Liebe Patientinnen und Patienten !

Ärztliches Handeln ist heutzutage leider nicht mehr völlig losgelöst von wirtschaftlichen Zwängen und Bedingungen in unserem Gesundheitswesen zu sehen. Wir möchten Ihnen daher einen kurzen Abriss über die Budgetsituation einer ambulanten Praxis geben, um ein wenig Verständnis zu wecken, für die Probleme niedergelassener Kollegen. Wir sind uns darüber im Klaren, dass einen Kranken vorwiegend die Genesung und nicht  die Kosten hierfür interessieren. Leider haben die von den Kassen und der Politik geschaffenen und zu verantwortenden Budgets aber auch erhebliche Auswirkungen auf die Qualität der ärztlichen Versorgung und damit auf Sie, den Patienten!!

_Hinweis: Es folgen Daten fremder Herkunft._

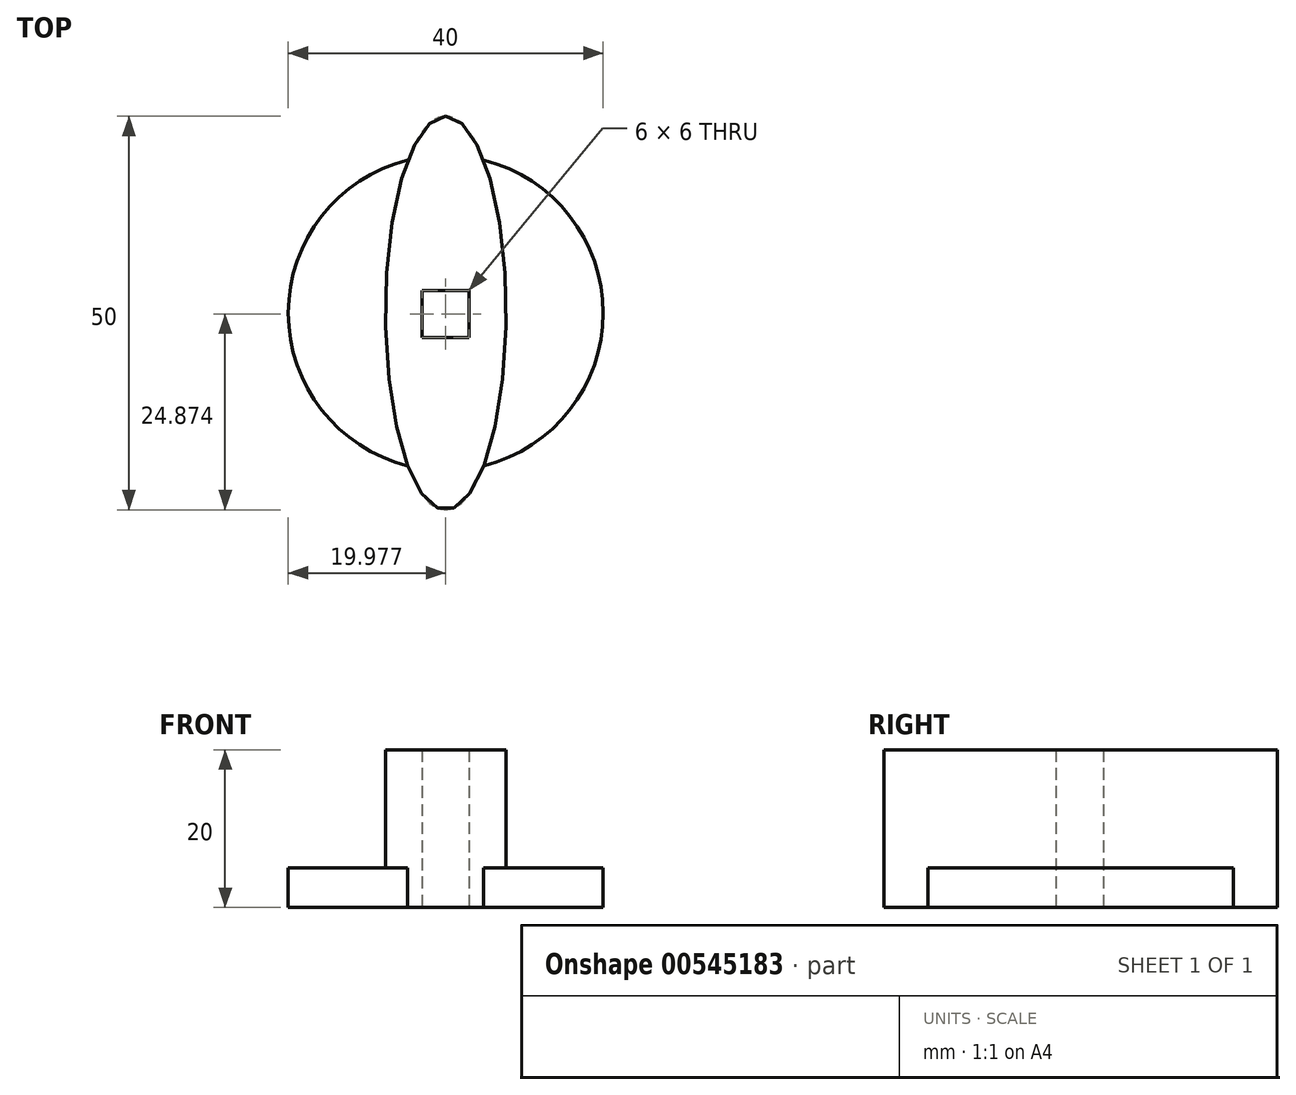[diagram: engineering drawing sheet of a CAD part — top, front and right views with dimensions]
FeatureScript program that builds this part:
annotation { "Feature Type Name" : "Feature", "Feature Type Description" : "" }
export const myFeature = defineFeature(function(context is Context, id is Id, definition is map)
    precondition{}
    {
        {
            var Q0;
            Q0=qCreatedBy(makeId("Top.planeOp"),FACE);
            var sketch = newSketch(context, id + "F0", { "sketchPlane" : qUnion([Q0])});
            skArc(sketch, "E0", {"start": v(-4.83, 19.4) * mm, "mid": v(-20, 0) * mm, "end": v(-4.83, -19.4) * mm});
            skEllipse(sketch, "E1", {"center": v(0, 0) * mm, "majorRadius": 25 * mm, "minorRadius": 7.67 * mm, "majorAxis": v(0, 1)});
            skArc(sketch, "E2.trimOffspring", {"start": v(4.83, -19.4) * mm, "mid": v(20, 0) * mm, "end": v(4.83, 19.4) * mm});
            skLineSegment(sketch, "E3.bottom", {"start": v(-3.02, 2.87) * mm, "end": v(2.98, 2.87) * mm});
            skLineSegment(sketch, "E3.top", {"start": v(-3.02, -3.13) * mm, "end": v(2.98, -3.13) * mm});
            skLineSegment(sketch, "E3.left", {"start": v(-3.02, 2.87) * mm, "end": v(-3.02, -3.13) * mm});
            skLineSegment(sketch, "E3.right", {"start": v(2.98, 2.87) * mm, "end": v(2.98, -3.13) * mm});
            skSolve(sketch);
        }
        {
            var Q0;
            Q0=makeQuery(id+"F0.imprint","IMPRINT",FACE,{"disambiguationData":[TD([[makeQuery(id+"F0.imprint","IMPRINT",EDGE,{"derivedFrom":sQuery(id+"F0.wireOp",EDGE,"E3.bottom")}),1.0]])]});
            extrude(context, id + "F1", {"entities" : qUnion([Q0]), "depth" : 20 * mm, "offsetDistance" : 25 * mm});
        }
        {
            var Q0;
            Q0 = qSketchRegion(id + "F0", true);
            extrude(context, id + "F2", {"entities" : qUnion([Q0]), "operationType" : NewBodyOperationType.ADD, "depth" : 5 * mm, "offsetDistance" : 25 * mm});
        }
    });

Budgetiert ist derzeit leider Alles in unserem Gesundheitswesen: die Medikamente, ärztliche Leistungen, Laborleistungen und auch im Krankenhaus greifen Budgets und Richtgrößen (DRG’s) um sich und führen zu massiv verkürzten Liegezeiten oder Patientenverschiebung in den ambulanten Bereich. Dieses alles führt NICHT zur Verbesserung der Qualität der Versorgung und auch keineswegs zu der Effizienzsteigerung, die nötig wäre und Sparpotentiale eröffnen würde.

Es gibt einige wenige Leistungsbereiche und Krankenkassen, deren Patienten nicht den Budgetzwängen unterliegen: Patienten der Polizei, der Feuerwehr, Zivildienstleistende, und alle Patienten des Sozialamtes unterliegen mit ihren Erkrankungen keinerlei Budgetbelastung. Dieses mag vom einen oder anderen als total ungerecht empfunden werden, ist aber eigentlich der Normalzustand! Denn ist ist ja nicht normal, dass ein Leistungserbringer in unserem Gesundheitswesen das Geld für seine Leistung mitbringen muss. Denn auch im täglichen Leben kann man nur das kaufen, was man auch bezahlen kann.

Wir versichern Ihnen, dass wir dennoch nach Kräften bemüht sind, eine qualitativ hochwertige Medizin für Sie anzubieten - aber Sie müssen leider doch hier und da qualitative Abstriche im Vergleich zum früheren Versorgungsniveau hinnehmen, oder aber Zusatzwunschleistungen (Igel-Leistungen) selbst bezahlen. Es kann auch sein, dass wir Sie für die Erbringung bestimmter Leistungen zu einem Fachkollegen überweisen müssen, wenn das Budget erschöpft ist.
Die andere Alternative wäre, dass wir selbst die Ihnen angebotenen Leistungen aus dem eigenen Portemonnaie bezahlen müssten. Sie werden sicher Verständnis haben, dass uns dieses auf Dauer beim besten Willen nicht zumutbar ist.